Ron, that is really helpful, and also a little funny. Funny because back in my college days, I must confess that it was an…um…different kind of mushrooms that grew in cow pies that my friends and I occasionally looked for! We actually called them “cow patty mushrooms” (aka psilocybin), but that was a lifetime ago and fortunatelyf I’ve grown up since then. But I have to chuckle when someone suggest hunting cow pies for mushrooms. ha. Jokes aside, I very much appreciate your advice. We have lots of pastures here that are bordered by woods, so I’ll start concentrating on those areas.

BTW, have you started looking this year? When do they usually start appearing over in your part of the state? Thanks!


#31

Part of foraging is exploring, and exploring involves travelling unknown territory, and that involves (ideally) knowing where you are at any given time, being able to return to an exact place if desired, and being able to return home at will (not being lost). I use the mobile app and website ‘what3words (dot.com)’ and the mobile app ‘Navmii World’ together to accomplish these tasks and more.

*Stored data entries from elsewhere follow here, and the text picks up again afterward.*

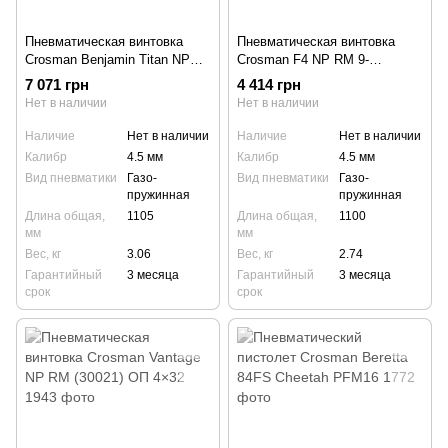
Пневматическая винтовка
Пневматическая винтовка
Crosman Benjamin Titan NP
Crosman F4 NP RM 9-
RM BW1K77NP ОП 4×32
CFTNP17SX ОП 4x32
7 071 грн
4 414 грн
Нет в наличии
Нет в наличии
Наличие
Нет в наличии
Наличие
Нет в наличии
Калибр
4.5 мм
Калибр
4.5 мм
Вид пневматики
Газо-
Вид пневматики
Газо-
пружинная
пружинная
Длина общая,
1105
Длина общая,
1100
мм
мм
Вес, кг
3.06
Вес, кг
2.74
Гарантийный
3 месяца
Гарантийный
3 месяца
срок
срок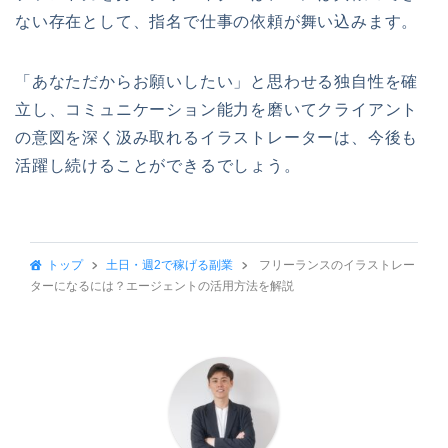
ない存在として、指名で仕事の依頼が舞い込みます。
「あなただからお願いしたい」と思わせる独自性を確
立し、コミュニケーション能力を磨いてクライアント
の意図を深く汲み取れるイラストレーターは、今後も
活躍し続けることができるでしょう。
トップ
土日・週2で稼げる副業
フリーランスのイラストレー
ターになるには？エージェントの活用方法を解説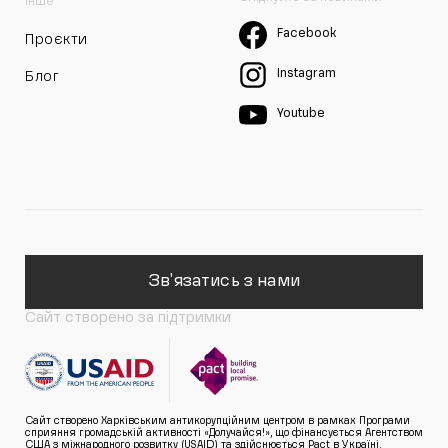
Інше
Facebook
Проєкти
Instagram
Блог
Youtube
Зв'язатись з нами
Сайт створено за підтримки
Сайт створено Харківським антикорупційним центром в рамках Програми
сприяння громадській активності «Долучайся!», що фінансується Агентством
США з міжнародного розвитку (USAID) та здійснюється Pact в Україні.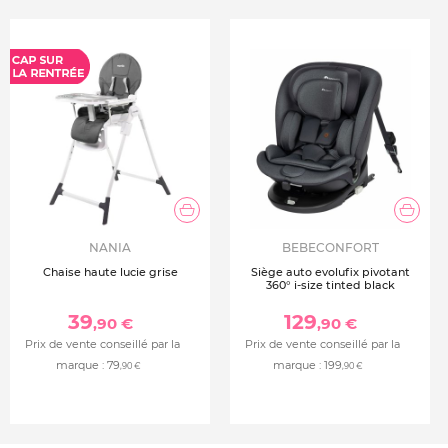
NANIA
BEBECONFORT
Chaise haute lucie grise
Siège auto evolufix pivotant
360° i-size tinted black
39
129
,90 €
,90 €
Prix de vente conseillé par la
Prix de vente conseillé par la
marque :
79
marque :
199
,90 €
,90 €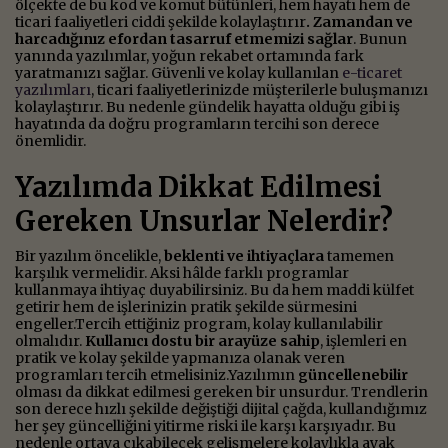
ölçekte de bu kod ve komut bütünleri, hem hayatı hem de
ticari faaliyetleri ciddi şekilde kolaylaştırır
. Zamandan ve
harcadığınız efordan tasarruf etmemizi sağlar
. Bunun
yanında yazılımlar, yoğun rekabet ortamında fark
yaratmanızı sağlar. Güvenli ve kolay kullanılan
e-ticaret
yazılımları
, ticari faaliyetlerinizde müşterilerle buluşmanızı
kolaylaştırır. Bu nedenle gündelik hayatta olduğu gibi iş
hayatında da doğru programların tercihi son derece
önemlidir.
Yazılımda Dikkat Edilmesi
Gereken Unsurlar Nelerdir?
Bir yazılım öncelikle,
beklenti ve ihtiyaçlara
tamemen
karşılık vermelidir. Aksi hâlde farklı programlar
kullanmaya ihtiyaç duyabilirsiniz. Bu da hem maddi külfet
getirir hem de işlerinizin pratik şekilde sürmesini
engeller.Tercih ettiğiniz program, kolay kullanılabilir
olmalıdır.
Kullanıcı dostu bir arayüze sahip
, işlemleri en
pratik ve kolay şekilde yapmanıza olanak veren
programları tercih etmelisiniz.Yazılımın
güncellenebilir
olması da dikkat edilmesi gereken bir unsurdur. Trendlerin
son derece hızlı şekilde değiştiği dijital çağda, kullandığımız
her şey güncelliğini yitirme riski ile karşı karşıyadır. Bu
nedenle ortaya çıkabilecek gelişmelere kolaylıkla ayak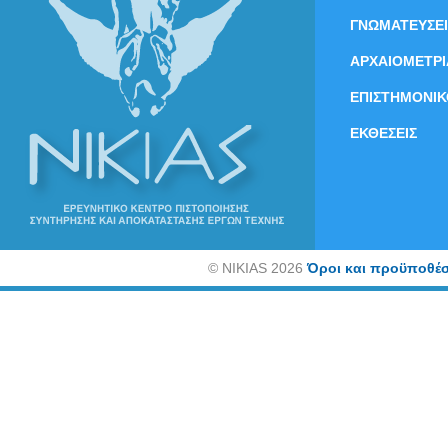
ΓΝΩΜΑΤΕΥΣΕΙ
ΑΡΧΑΙΟΜΕΤΡΙ
ΕΠΙΣΤΗΜΟΝΙΚ
ΕΚΘΕΣΕΙΣ
©
NIKIAS 2026
Όροι και προϋποθέσ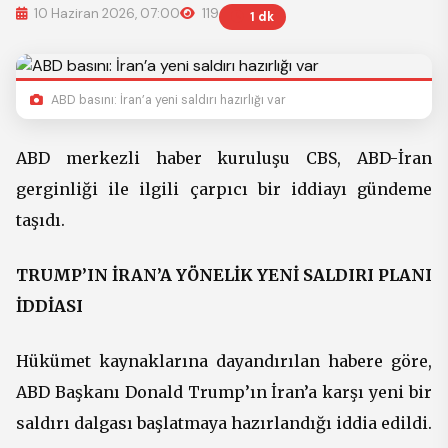
10 Haziran 2026, 07:00
119
1 dk
ABD basını: İran’a yeni saldırı hazırlığı var
ABD merkezli haber kuruluşu CBS, ABD-İran
gerginliği ile ilgili çarpıcı bir iddiayı gündeme
taşıdı.
TRUMP’IN İRAN’A YÖNELİK YENİ SALDIRI PLANI
İDDİASI
Hükümet kaynaklarına dayandırılan habere göre,
ABD Başkanı Donald Trump’ın İran’a karşı yeni bir
saldırı dalgası başlatmaya hazırlandığı iddia edildi.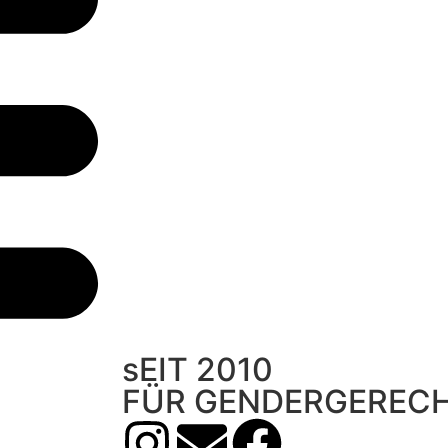
sEIT 2010
FÜR GENDERGERECH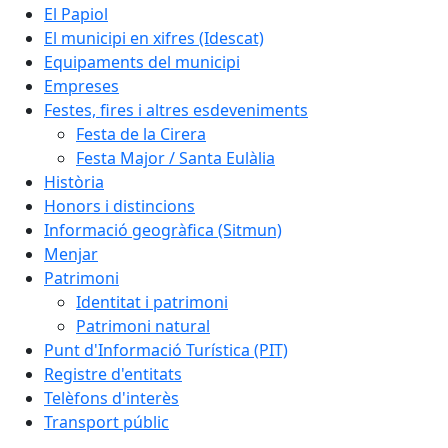
El Papiol
El municipi en xifres (Idescat)
Equipaments del municipi
Empreses
Festes, fires i altres esdeveniments
Festa de la Cirera
Festa Major / Santa Eulàlia
Història
Honors i distincions
Informació geogràfica (Sitmun)
Menjar
Patrimoni
Identitat i patrimoni
Patrimoni natural
Punt d'Informació Turística (PIT)
Registre d'entitats
Telèfons d'interès
Transport públic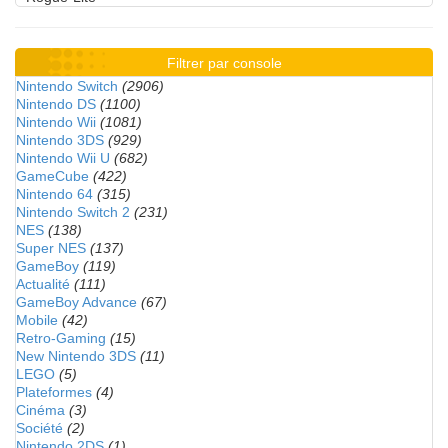
Filtrer par console
Nintendo Switch
(2906)
Nintendo DS
(1100)
Nintendo Wii
(1081)
Nintendo 3DS
(929)
Nintendo Wii U
(682)
GameCube
(422)
Nintendo 64
(315)
Nintendo Switch 2
(231)
NES
(138)
Super NES
(137)
GameBoy
(119)
Actualité
(111)
GameBoy Advance
(67)
Mobile
(42)
Retro-Gaming
(15)
New Nintendo 3DS
(11)
LEGO
(5)
Plateformes
(4)
Cinéma
(3)
Société
(2)
Nintendo 2DS
(1)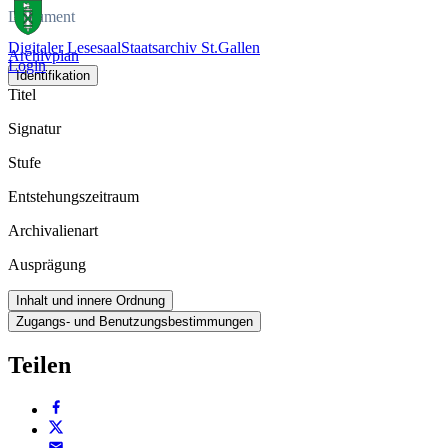
Dokument
Digitaler Lesesaal
Staatsarchiv St.Gallen
Archivplan
Login
Identifikation
Titel
Signatur
Stufe
Entstehungszeitraum
Archivalienart
Ausprägung
Inhalt und innere Ordnung
Zugangs- und Benutzungsbestimmungen
Teilen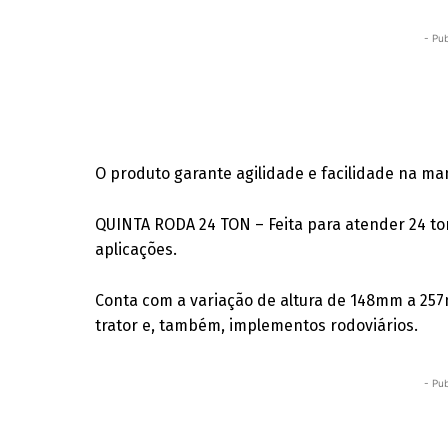
- Pub
O produto garante agilidade e facilidade na ma
QUINTA RODA 24 TON – Feita para atender 24 tone
aplicações.
Conta com a variação de altura de 148mm a 25
trator e, também, implementos rodoviários.
- Pub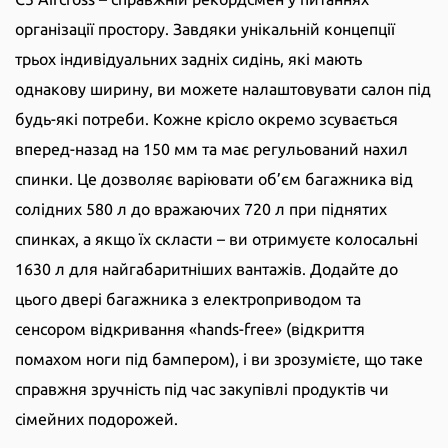
організації простору. Завдяки унікальній концепції
трьох індивідуальних задніх сидінь, які мають
однакову ширину, ви можете налаштовувати салон під
будь-які потреби. Кожне крісло окремо зсувається
вперед-назад на 150 мм та має регульований нахил
спинки. Це дозволяє варіювати об’єм багажника від
солідних 580 л до вражаючих 720 л при піднятих
спинках, а якщо їх скласти – ви отримуєте колосальні
1630 л для найгабаритніших вантажів. Додайте до
цього двері багажника з електроприводом та
сенсором відкривання «hands-free» (відкриття
помахом ноги під бампером), і ви зрозумієте, що таке
справжня зручність під час закупівлі продуктів чи
сімейних подорожей.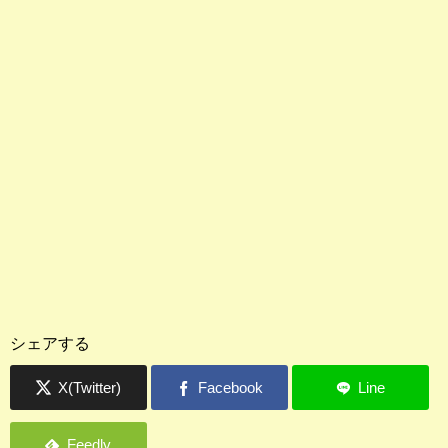
シェアする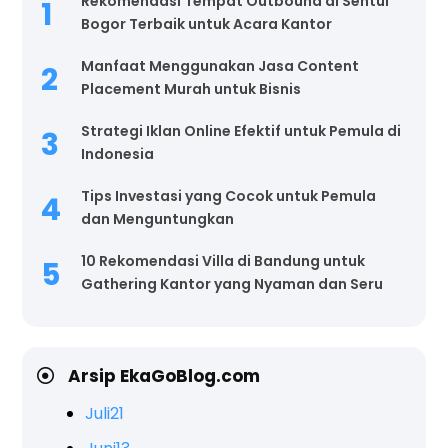
Rekomendasi Tempat Outbound di Sentul
Bogor Terbaik untuk Acara Kantor
Manfaat Menggunakan Jasa Content
Placement Murah untuk Bisnis
Strategi Iklan Online Efektif untuk Pemula di
Indonesia
Tips Investasi yang Cocok untuk Pemula
dan Menguntungkan
10 Rekomendasi Villa di Bandung untuk
Gathering Kantor yang Nyaman dan Seru
Arsip EkaGoBlog.com
Juli
21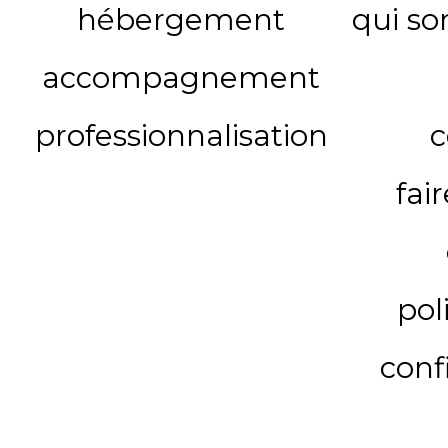
hébergement
qui s
accompagnement
professionnalisation
c
fai
pol
conf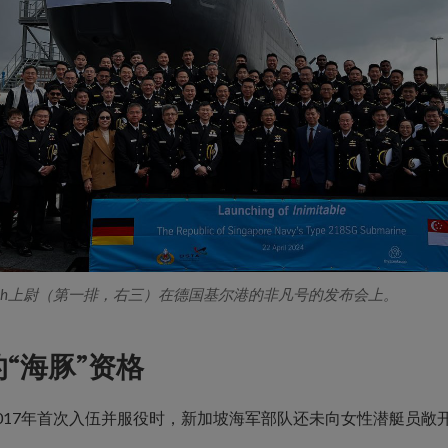
Loh上尉（第一排，右三）在德国基尔港的非凡号的发布会上。
“海豚”资格
2017年首次入伍并服役时，新加坡海军部队还未向女性潜艇员敞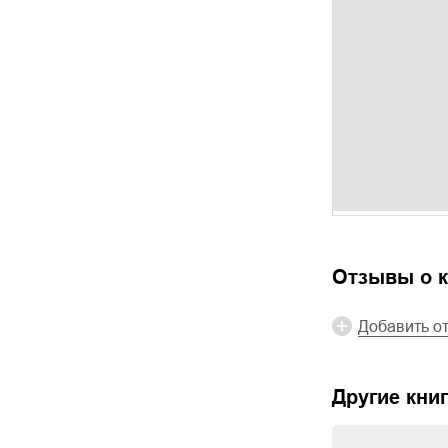
Отзывы о к
Добавить о
Другие книг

My phone isn’t even set up with phone/data…I just use the wifi (when available) and the built-in GPS. The surface of the Earth is divided into 57 trillion 3m x 3m squares…you’re always in one of them and never out of range for GPS.


#32

some mushroom websites offer morel spawn but many can’t tell you if it will take or not. so it difficult to tell you what to do to keep them producing. we have boletes around here but some years they come up, some years they don’t. morels can be the same.


#33

Tulip poplar trees,good prospects near those…or where they used to be in case of logging.


#34

this year has been so cold in Michigan we can just forget about morels. I did inject some morel and pleurotus spawn in the orchard. I buried it with live (mostly black cherry) and dead wood in 6-8 holes. So far I have seen only a few pleurotus, no morels. But the trees which have roots in the buried wood are happy.


#35

Seedy, this is a really nice graphic. Is it from a website? Or, did you make it?

If the graphic is from a website, just curious to peruse it. Mushroom stuff can get kinda complex and its nice to have easy to understand graphics.

Thanks!


#36

That item showed up when I web searched (in images) for ‘false morel.’ I’m not sure what it was part of site-wise.


#37

thecityman,
Around here March is when they come out, peaking in late March or early April. I haven’t been out hunting this year but figure they are two weeks later than usual. We have had a cold spring.


#38

Well hello, you are what I think you are, right? Good thing I read this thread! How much do you sell these for? :grin:


#39

Do be sure to check out Seedy’s post above on the difference between morels and false morels!


#40

Beautiful morels! They are worth $20-$100 per pound depending on when they are harvested. Yours are worth $40-$50 per pound https://m.ebay.com/sch/i.html?_from=R40&_trksid=p2380057.m4084.l1313.TR4.TRC2.A0.H0.Xfresh+morel.TRS0&_nkw=fresh+morel. I never sell them I eat them and give them to family and friends. I make deals sometimes with other land owners to hunt them and split the findings. One year I harvested 20 pounds. As your likely aware Some people find more.